_REQUIREMENT 1_. According to the text on cluster locking and Clustered LVM, what actually handles locking of the file system, since DLM locks are not used for that?
_REQUIREMENT 2_. Carry on the text on cluster locking and Clustered LVM from the point where it stops.

_SELECTED EXTRACT_.
One of the major roles of a cluster is to provide distributed locking for clustered storage and resource management.

Whenever a resource, GFS2 filesystem or clustered LVM LV needs a lock, it sends a request to dlm_controld which runs in userspace. This communicates with DLM in kernel. If the lockspace does not yet exist, DLM will create it and then give the lock to the requester. Should a subsequant lock request come in for the same lockspace, it will be rejected. Once the application using the lock is finished with it, it will release the lock. After this, another node may request and receive a lock for the lockspace.

If a node fails, fenced will alert dlm_controld that a fence is pending and new lock requests will block. After a successful fence, fenced will alert DLM that the node is gone and any locks the victim node held are released. At this time, other nodes may request a lock on the lockspaces the lost node held and can perform recovery, like replaying a GFS2 filesystem journal, prior to resuming normal operation.

Note that DLM locks are not used for actually locking the file system. That job is still handled by plock() calls (POSIX locks).

Component; Clustered LVM

With DRBD providing the raw storage for the cluster, we must next consider partitions. This is where Clustered LVM, known as CLVM, comes into play.

CLVM is ideal in that by using DLM, the distributed lock manager. It won't allow access to cluster members outside of corosync's closed process group, which, in turn, requires quorum.

It is ideal because it can take one or more raw devices, known as "physical volumes", or simple as PVs, and combine their raw space into one or more "volume groups", known as VGs. These volume groups then act just like a typical hard drive and can be "partitioned" into one or more "logical volumes", known as LVs. These LVs are where KVM's virtual machine guests will exist and where we will create our GFS2 clustered file system.

_DATA FOR REVIEW_.
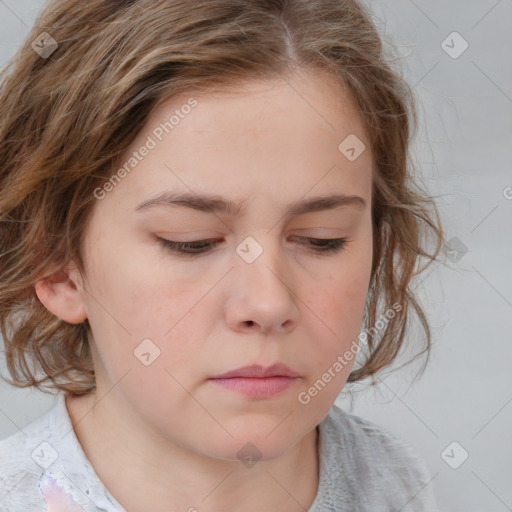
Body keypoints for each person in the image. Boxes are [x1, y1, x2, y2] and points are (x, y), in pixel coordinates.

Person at [0, 0, 446, 510]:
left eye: (323, 238)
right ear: (56, 267)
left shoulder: (398, 485)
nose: (268, 303)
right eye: (190, 241)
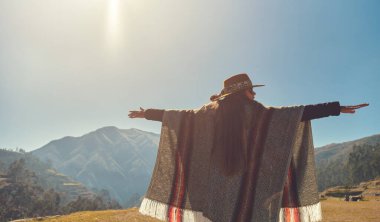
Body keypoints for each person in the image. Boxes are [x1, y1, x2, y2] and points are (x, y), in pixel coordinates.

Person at [129, 73, 368, 222]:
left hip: (215, 194)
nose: (254, 94)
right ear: (243, 92)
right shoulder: (260, 115)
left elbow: (179, 117)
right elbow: (298, 114)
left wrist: (147, 113)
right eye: (251, 89)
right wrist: (335, 108)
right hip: (249, 196)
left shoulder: (207, 114)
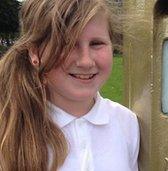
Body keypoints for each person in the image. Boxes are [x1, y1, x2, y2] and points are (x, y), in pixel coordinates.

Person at [0, 0, 139, 170]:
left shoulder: (127, 122)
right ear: (34, 52)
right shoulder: (7, 129)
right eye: (68, 44)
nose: (86, 62)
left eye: (96, 43)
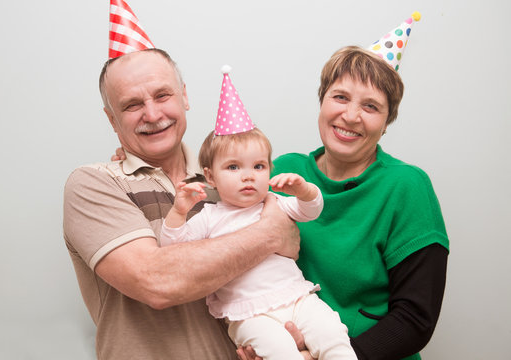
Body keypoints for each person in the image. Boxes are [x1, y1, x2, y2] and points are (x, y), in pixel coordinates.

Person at [63, 48, 302, 360]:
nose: (152, 114)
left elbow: (286, 258)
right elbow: (156, 281)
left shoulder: (228, 183)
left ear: (184, 97)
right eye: (132, 105)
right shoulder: (94, 184)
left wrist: (285, 342)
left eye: (162, 95)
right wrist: (269, 234)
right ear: (112, 119)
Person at [239, 45, 449, 360]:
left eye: (371, 106)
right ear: (322, 100)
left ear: (387, 121)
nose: (350, 116)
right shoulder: (281, 172)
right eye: (340, 97)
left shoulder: (407, 187)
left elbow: (416, 318)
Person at [160, 126, 358, 360]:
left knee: (333, 336)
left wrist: (303, 190)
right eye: (233, 167)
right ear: (210, 176)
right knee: (280, 353)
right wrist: (179, 212)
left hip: (298, 299)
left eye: (258, 166)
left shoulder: (273, 202)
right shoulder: (208, 217)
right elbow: (173, 249)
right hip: (249, 315)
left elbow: (311, 210)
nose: (248, 176)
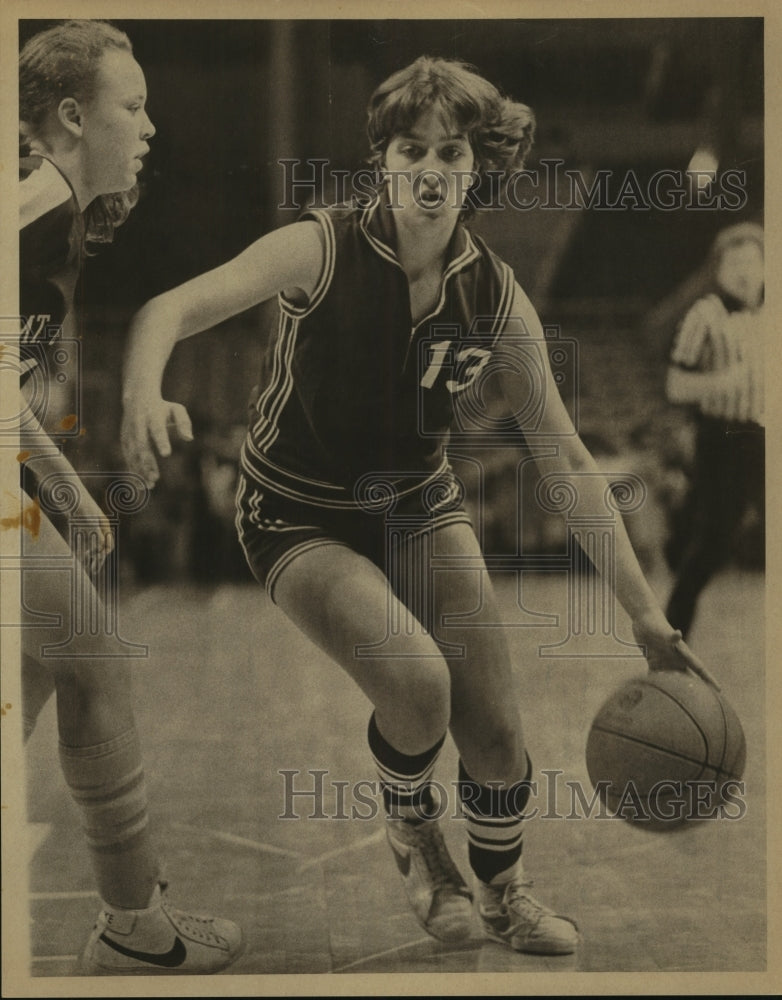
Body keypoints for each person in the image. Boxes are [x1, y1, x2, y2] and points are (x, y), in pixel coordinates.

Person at [121, 56, 712, 956]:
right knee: (417, 683)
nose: (430, 168)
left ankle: (505, 888)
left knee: (498, 727)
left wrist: (644, 613)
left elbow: (566, 458)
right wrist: (138, 395)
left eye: (451, 151)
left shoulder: (494, 295)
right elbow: (168, 307)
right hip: (296, 510)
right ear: (382, 160)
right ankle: (413, 831)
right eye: (411, 148)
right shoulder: (319, 247)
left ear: (476, 168)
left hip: (415, 502)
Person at [17, 20, 243, 974]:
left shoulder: (48, 210)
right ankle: (131, 924)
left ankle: (130, 914)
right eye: (133, 105)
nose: (150, 126)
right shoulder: (28, 205)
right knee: (96, 659)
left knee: (33, 678)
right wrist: (66, 488)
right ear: (72, 116)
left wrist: (60, 486)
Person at [664, 223, 764, 638]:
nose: (743, 272)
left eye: (752, 262)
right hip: (722, 436)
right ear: (718, 270)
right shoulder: (704, 315)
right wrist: (720, 383)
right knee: (714, 542)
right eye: (733, 263)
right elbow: (674, 385)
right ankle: (672, 634)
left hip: (763, 433)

_TASK ANSWER 1_. plock() calls (POSIX locks).

_TASK ANSWER 2_.
LVM is particularly attractive because of how flexible it is. We can easily add new physical volumes later, and then grow an existing volume group to use the new space. This new space can then be given to existing logical volumes, or entirely new logical volumes can be created. This can all be done while the cluster is online offering an upgrade path with no down time.

Component; GFS2

With DRBD providing the clusters raw storage space, and Clustered LVM providing the logical partitions, we can now look at the clustered file system. This is the role of the Global File System version 2, known simply as GFS2.

It works much like standard filesystem, with user-land tools like mkfs.gfs2, fsck.gfs2 and so on. The major difference is that it and clvmd use the cluster's distributed locking mechanism provided by the dlm_controld daemon. Once formatted, the GFS2-formatted partition can be mounted and used by any node in the cluster's closed process group. All nodes can then safely read from and write to the data on the partition simultaneously.

Note: GFS2 is only supported when run on top of Clustered LVM LVs. This is because, in certain error states, gfs2_controld will call dmsetup to disconnect the GFS2 partition from its storage in certain failure states.

Component; KVM

Two of the most popular open-source virtualization platforms available in the Linux world today and Xen and KVM. The former is maintained by Citrix and the other by Redhat. It would be difficult to say which is "better", as they're both very good. Xen can be argued to be more mature where KVM is the "official" solution supported by Red Hat in EL6.

We will be using the KVM hypervisor within which our highly-available virtual machine guests will reside. It is a type-1 hypervisor, which means that the host operating system runs directly on the bare hardware. Contrasted against Xen, which is a type-2 hypervisor where even the installed OS is itself just another virtual machine.

Node Installation

We need a baseline, a minimum system requirement of sorts. I will refer fairly frequently to the specific setup I used. Please don't take this as "the ideal setup" though... Every cluster will have its own needs, and you should plan and purchase for your particular needs.

Node Host Names

Before we begin, let

We need to decide what naming convention and IP ranges to use for our nodes and their networks.

The IP addresses and subnets you decide to use are completely up to you. The host names though need to follow a certain standard, if you wish to use the Striker dashboard, as we will do here. Specifically, the node names on your nodes must end in n01 for node #1 and n02 for node #2. The reason for this will be discussed later.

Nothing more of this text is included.